Getting to build from scratch, and especially at that size is an amazing opportunity. Unfortunately though mixing the slower processes of a utility company with political interference in an unstable political environment, company leadership where the CTO role was vacant for multiple years and the rest of management is classical business school people w.o. engineering background and insane ideas about new management practices, bogged the whole thing down pretty harshly.

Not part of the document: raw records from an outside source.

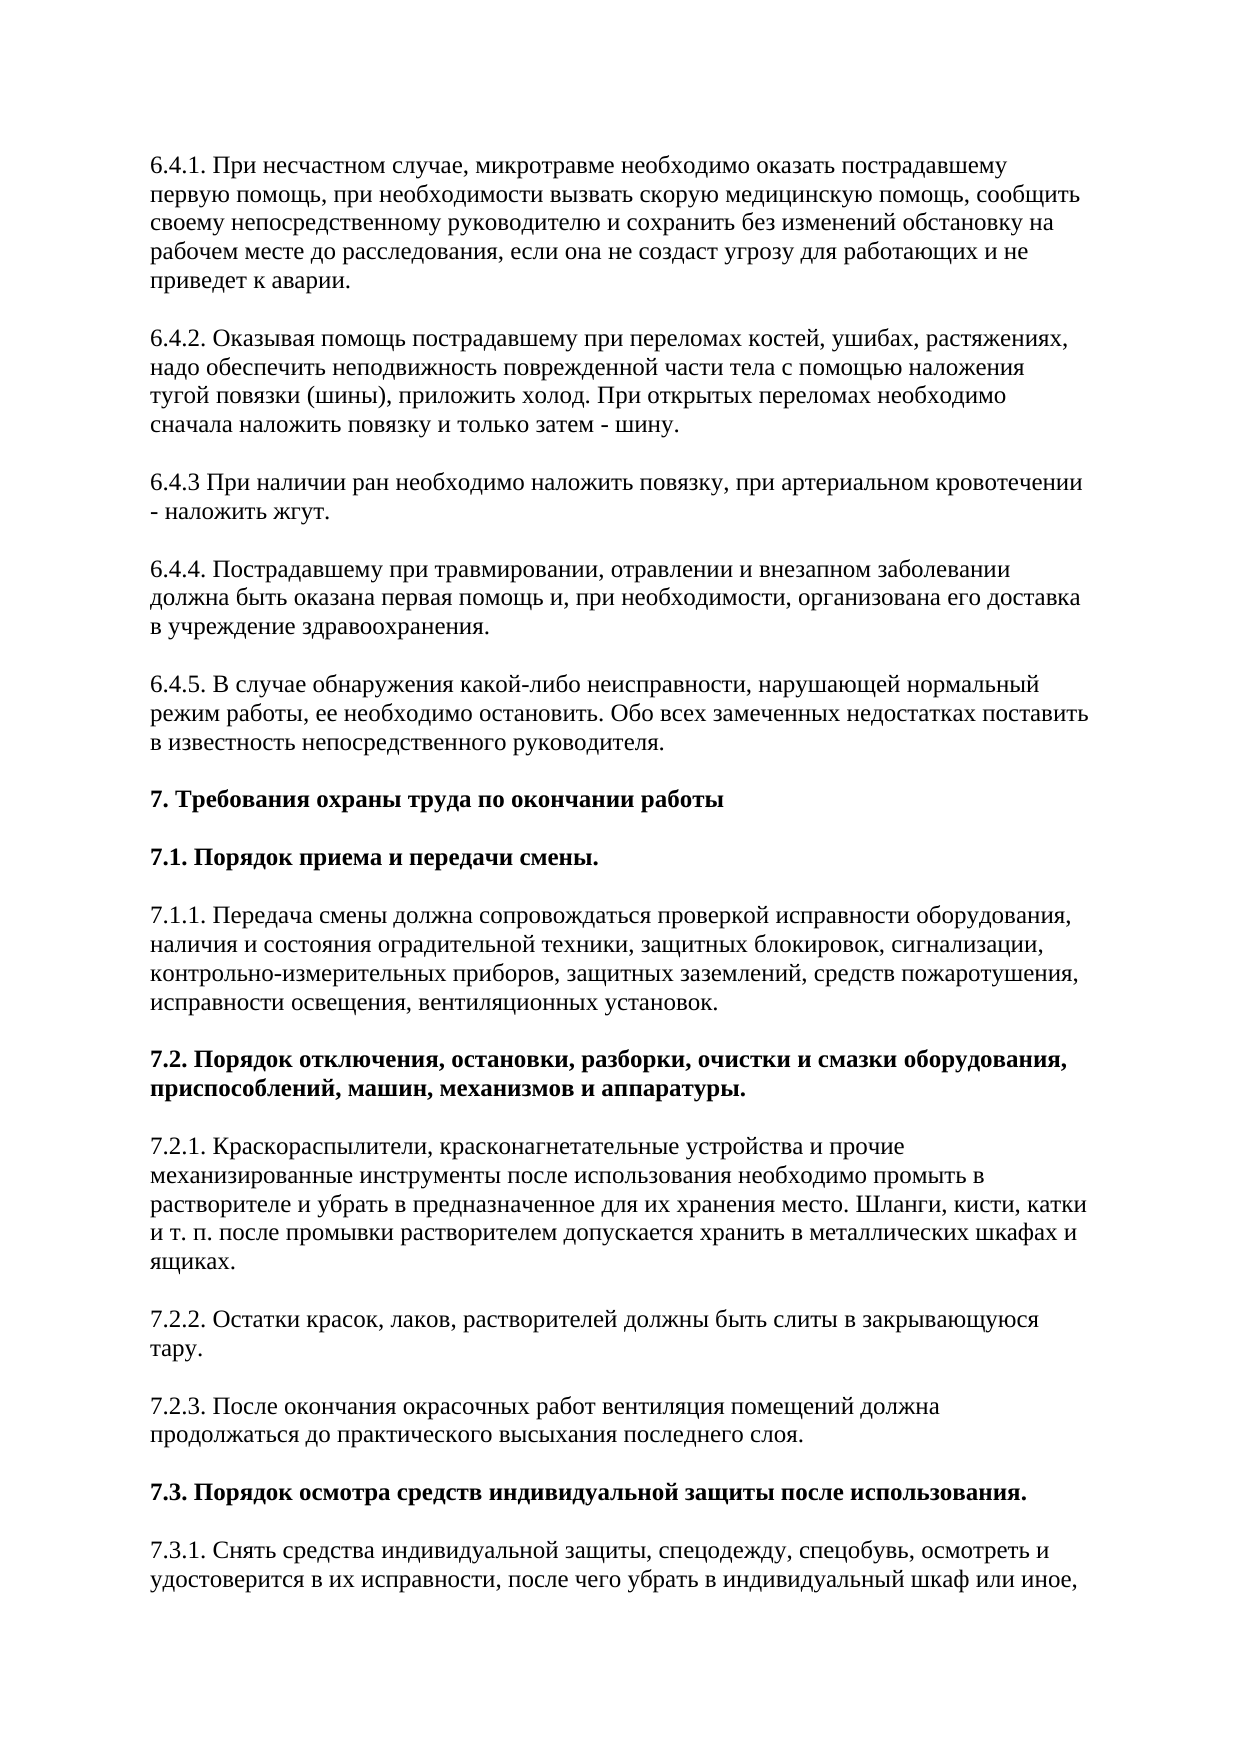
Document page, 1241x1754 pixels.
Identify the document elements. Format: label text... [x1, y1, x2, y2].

text 6.4. Действия по оказанию первой помощи пострадавшим при травмировании, отравлении и других повреждениях здоровья. [150, 409, 1090, 467]
text 6.4.5. В случае обнаружения какой-либо неисправности, нарушающей нормальный режим работы, ее необходимо остановить. Обо всех замеченных недостатках поставить в известность непосредственного руководителя. [150, 1015, 1090, 1102]
text 7. Требования охраны труда по окончании работы [150, 1131, 1090, 1159]
text 6.3.5. Заливать горящее топливо и неотключенное электрооборудование водой запрещается. [150, 150, 1090, 207]
text 7.1. Порядок приема и передачи смены. [150, 1189, 1090, 1217]
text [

With the managing practices i'm talking about things like bonus systems that most companies tried in the 90s and got rid of again. This is particularly absurd as the companies goal is to provide the utility at cost coverage, not to maximise profit. But it gets even worse, as the main issue is lacking cooperation cross departments. In an environment where people are already clingy to "this is our department standard, i will follow it precisely because i dont want to take risks", adding on top conflicting KPIs that impact peoples salary is a recipe for desaster with a 100% guarantee.

Also they got an insane idea about "desk sharing" to cut down on office space rented, since most people are working from home. But they didnt increase the allowance of work from hom days. So you are basically forced to stay at home on specific days and go to the office on other days, so you can meet both quotas, effectively taking all the benefits for the employee away.

I left and i'm not looking back. I would have loved to continue working with the colleagues though and i am still amazed by how they try to make the project happen despite every boulder the company throws into their path.

[–] JeeBaiChow@lemmy.world 4 points 8 months ago

Yes, actually. After a few months as a process consultant at separate electrical distribution manufacturing operations, I postulated that their design process could be dramatically automated. Right now we have two working custom CAD systems in separate parts of the distribution pipeline that serve as the basis for the rest of the company operations. Chuffed to say the least!

[–] MajorHavoc@programming.dev 3 points 8 months ago (1 children)

There were early leaks of the Marvel Iron Man movie costume design, and they were really good.

That turned out pretty well, over all, I would say.

But now I'm waiting for Disney's streaming incompetence to bankrupt them and sell Marvel to DC so we can have nice things again.

I'm thinking it'll take awhile, though. And I'll still buy a Disney government issued ID, when the time comes, just in case. I figure I will still want to drive on my local Disney issued roads in my Disney car, while I wait.

[–] Valmond@lemmy.mindoki.com 2 points 8 months ago

Rewriting a researchers patchy python incremental Single Particle Analysis (and Reconstruction) in Qt/C++ was really interesting.

Crazy tech with -186°C cryo electro magnetic microscopes (the guys doing the cryopreservation makes C++ wizards look like normal people) where you scan up houndred of thousands or millions of 2D "photos" over days of some molecule and then you have to figure out the 3D structure. First run with tensorflow for me too so that was a cherry on top back in the day. Classic 'old' machine-learning AI was used too.

The tech in the microscopes are amazing as well, diamond knives, lasers, proton beams, quantum mechanics, electro magnetic lenses to focus at different depths and sometimes just transform matter into em radiation to "see" what it wasby some crazy energy source, the different cameras etc etc.

You also get the terminology like black ice but sometimes peta byte storage problems too.

Fun times.

[–] acetanilide@lemmy.world 2 points 8 months ago

Yep! As I continued with the project I realized it wasn't going to work. Did it anyway, as I was told. Surprisingly (not), it completely flopped and the company lost a lot of money. I left and soon after it got bought out.